_Required action:_ The response should contain only those lines of the entries below that include the string "обогащенный".
#####
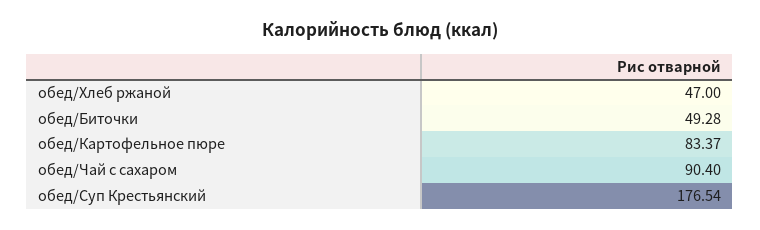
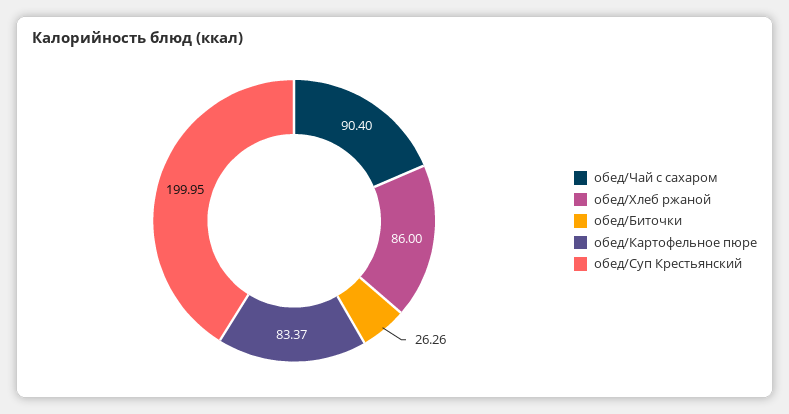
  {
-   "обед/Хлеб ржаной": 47,
+   "обед/Хлеб ржаной": 86,
-   "обед/Биточки": 49.28,
+   "обед/Биточки": 26.26,
    "обед/Картофельное пюре": 83.37,
    "обед/Чай с сахаром": 90.4,
-   "обед/Суп Крестьянский": 176.54
+   "обед/Суп Крестьянский": 199.95
  }

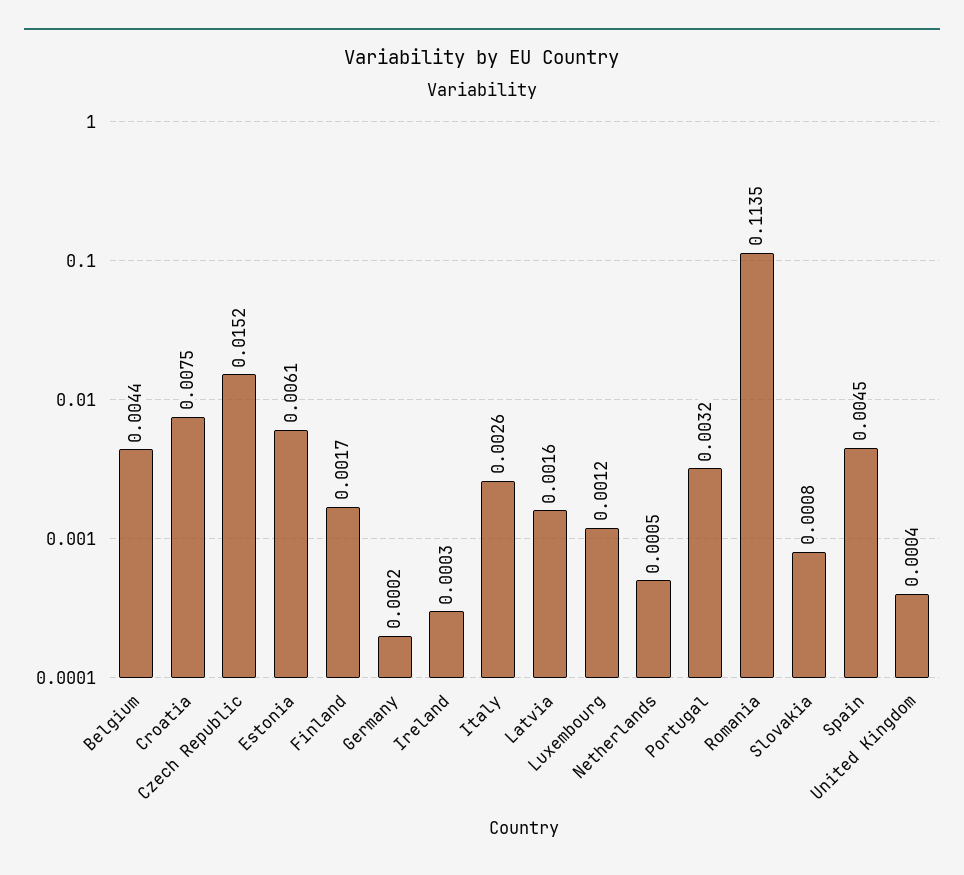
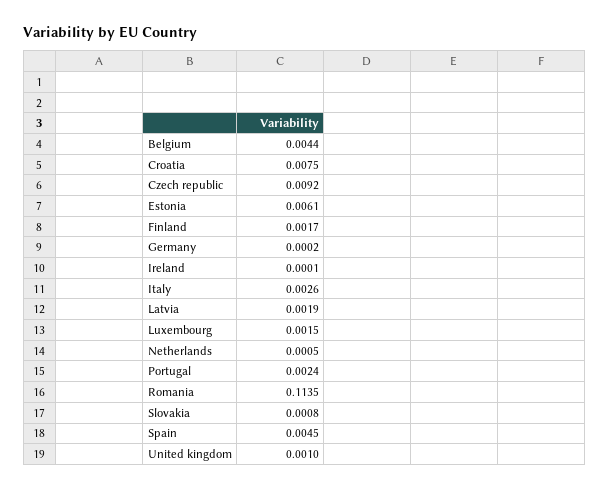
  {
    "Belgium": 0.0044,
    "Croatia": 0.0075,
-   "Czech Republic": 0.0152,
+   "Czech Republic": 0.0092,
    "Estonia": 0.0061,
    "Finland": 0.0017,
    "Germany": 0.0002,
-   "Ireland": 0.0003,
+   "Ireland": 0.0001,
    "Italy": 0.0026,
-   "Latvia": 0.0016,
+   "Latvia": 0.0019,
-   "Luxembourg": 0.0012,
+   "Luxembourg": 0.0015,
    "Netherlands": 0.0005,
-   "Portugal": 0.0032,
+   "Portugal": 0.0024,
    "Romania": 0.1135,
    "Slovakia": 0.0008,
    "Spain": 0.0045,
-   "United Kingdom": 0.0004
+   "United Kingdom": 0.001
  }

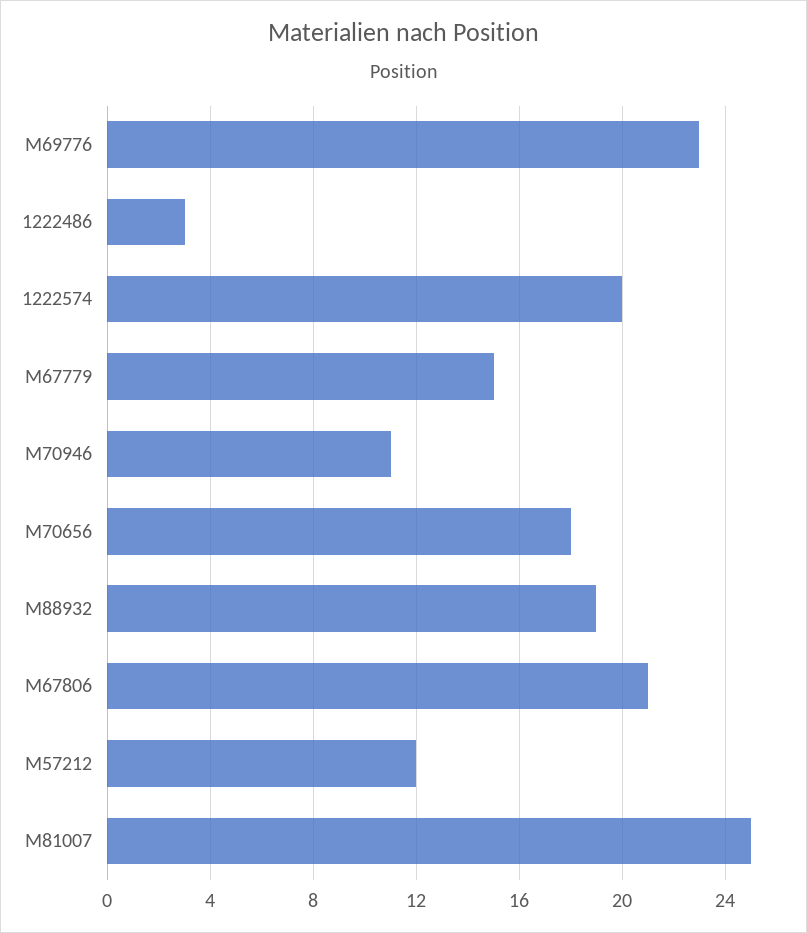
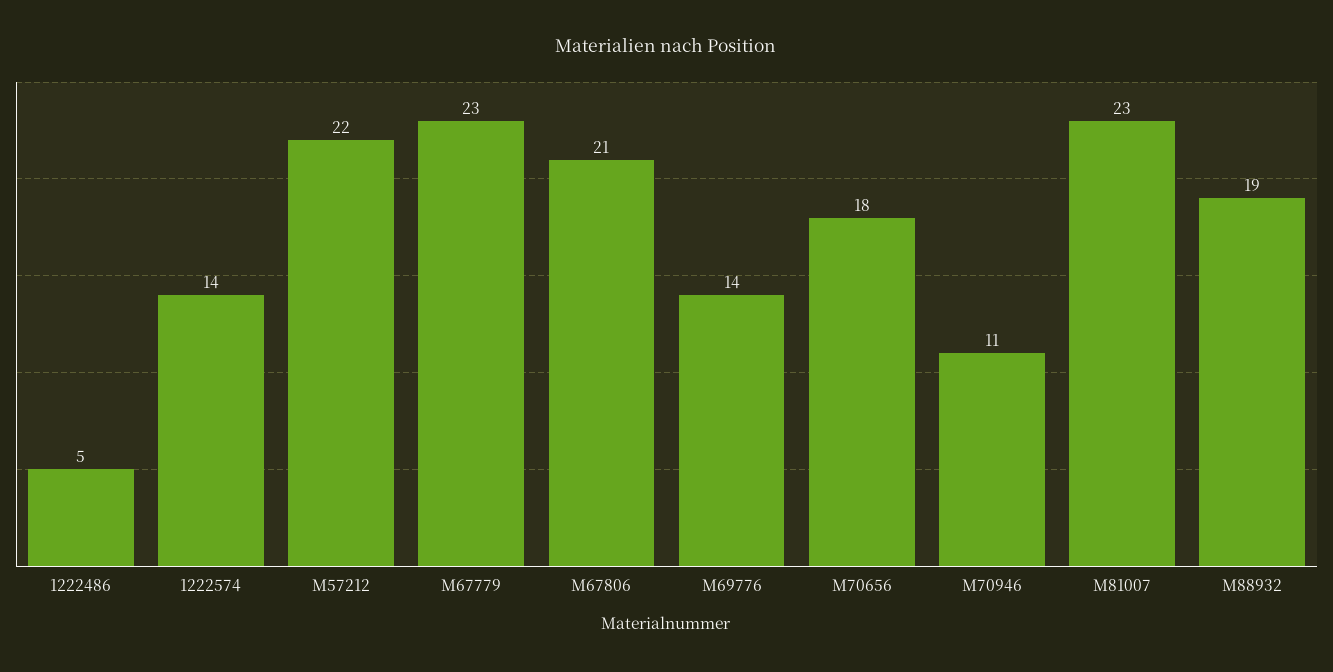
  {
-   "M69776": 23,
+   "M69776": 14,
-   "1222486": 3,
+   "1222486": 5,
-   "1222574": 20,
+   "1222574": 14,
-   "M67779": 15,
+   "M67779": 23,
    "M70946": 11,
    "M70656": 18,
    "M88932": 19,
    "M67806": 21,
-   "M57212": 12,
+   "M57212": 22,
-   "M81007": 25
+   "M81007": 23
  }

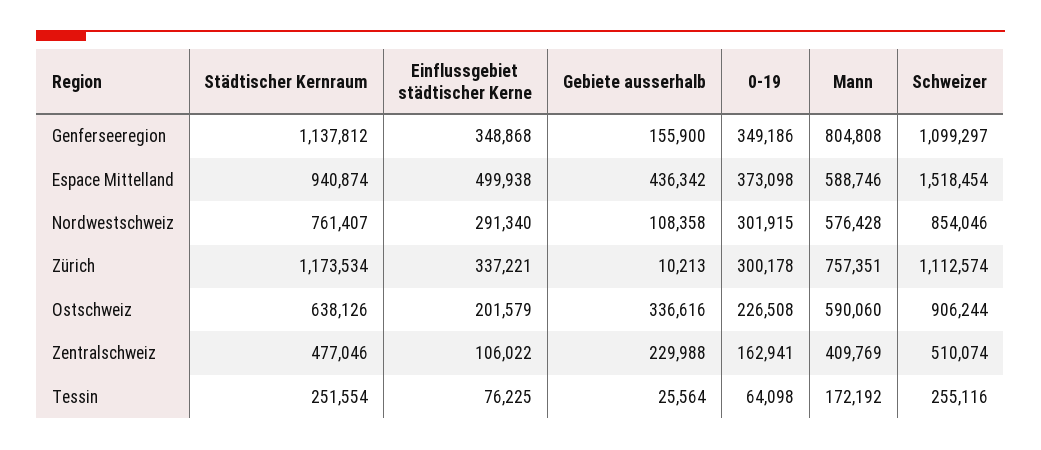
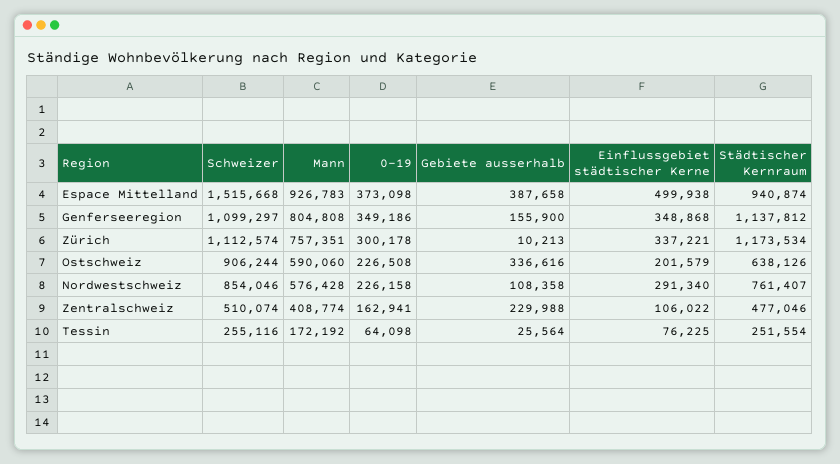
  {
    "Städtischer Kernraum": {
      "Genferseeregion": 1137812,
      "Espace Mittelland": 940874,
      "Nordwestschweiz": 761407,
      "Zürich": 1173534,
      "Ostschweiz": 638126,
      "Zentralschweiz": 477046,
      "Tessin": 251554
    },
    "Einflussgebiet städtischer Kerne": {
      "Genferseeregion": 348868,
      "Espace Mittelland": 499938,
      "Nordwestschweiz": 291340,
      "Zürich": 337221,
      "Ostschweiz": 201579,
      "Zentralschweiz": 106022,
      "Tessin": 76225
    },
    "Gebiete ausserhalb": {
      "Genferseeregion": 155900,
-     "Espace Mittelland": 436342,
+     "Espace Mittelland": 387658,
      "Nordwestschweiz": 108358,
      "Zürich": 10213,
      "Ostschweiz": 336616,
      "Zentralschweiz": 229988,
      "Tessin": 25564
    },
    "0-19": {
      "Genferseeregion": 349186,
      "Espace Mittelland": 373098,
-     "Nordwestschweiz": 301915,
+     "Nordwestschweiz": 226158,
      "Zürich": 300178,
      "Ostschweiz": 226508,
      "Zentralschweiz": 162941,
      "Tessin": 64098
    },
    "Mann": {
      "Genferseeregion": 804808,
-     "Espace Mittelland": 588746,
+     "Espace Mittelland": 926783,
      "Nordwestschweiz": 576428,
      "Zürich": 757351,
      "Ostschweiz": 590060,
-     "Zentralschweiz": 409769,
+     "Zentralschweiz": 408774,
      "Tessin": 172192
    },
    "Schweizer": {
      "Genferseeregion": 1099297,
-     "Espace Mittelland": 1518454,
+     "Espace Mittelland": 1515668,
      "Nordwestschweiz": 854046,
      "Zürich": 1112574,
      "Ostschweiz": 906244,
      "Zentralschweiz": 510074,
      "Tessin": 255116
    }
  }

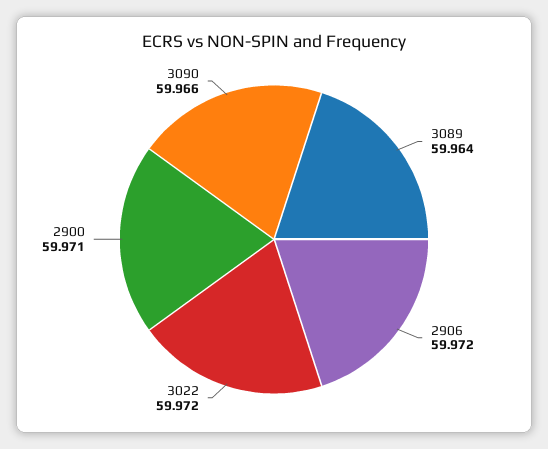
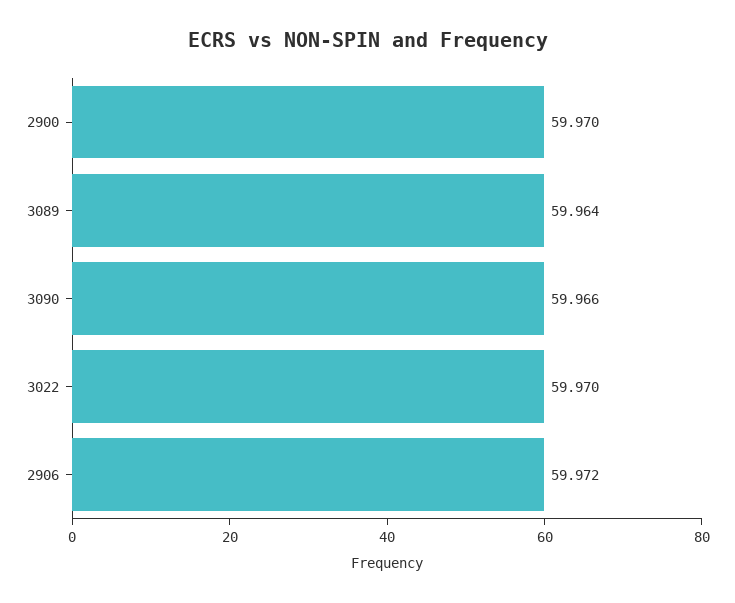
  {
    "3089": 59.964,
    "2906": 59.972,
-   "3022": 59.972,
+   "3022": 59.97,
-   "2900": 59.971,
+   "2900": 59.97,
    "3090": 59.966
  }

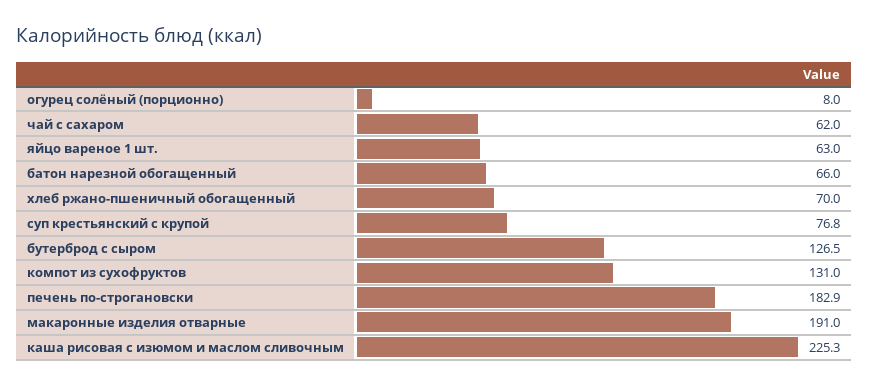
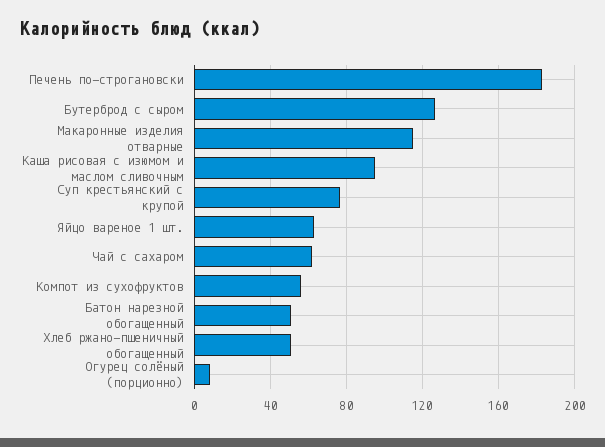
  {
    "огурец солёный (порционно)": 8,
    "чай с сахаром": 62,
    "яйцо вареное 1 шт.": 63,
-   "батон нарезной обогащенный": 66,
+   "батон нарезной обогащенный": 50,
-   "хлеб ржано-пшеничный обогащенный": 70,
+   "хлеб ржано-пшеничный обогащенный": 50,
    "суп крестьянский с крупой": 76.8,
    "бутерброд с сыром": 126.5,
-   "компот из сухофруктов": 131,
+   "компот из сухофруктов": 55,
    "печень по-строгановски": 182.9,
-   "макаронные изделия отварные": 191,
+   "макаронные изделия отварные": 115,
-   "каша рисовая с изюмом и маслом сливочным": 225.3
+   "каша рисовая с изюмом и маслом сливочным": 95
  }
#####
_Response to this task:_
-   "батон нарезной обогащенный": 66,
+   "батон нарезной обогащенный": 50,
-   "хлеб ржано-пшеничный обогащенный": 70,
+   "хлеб ржано-пшеничный обогащенный": 50,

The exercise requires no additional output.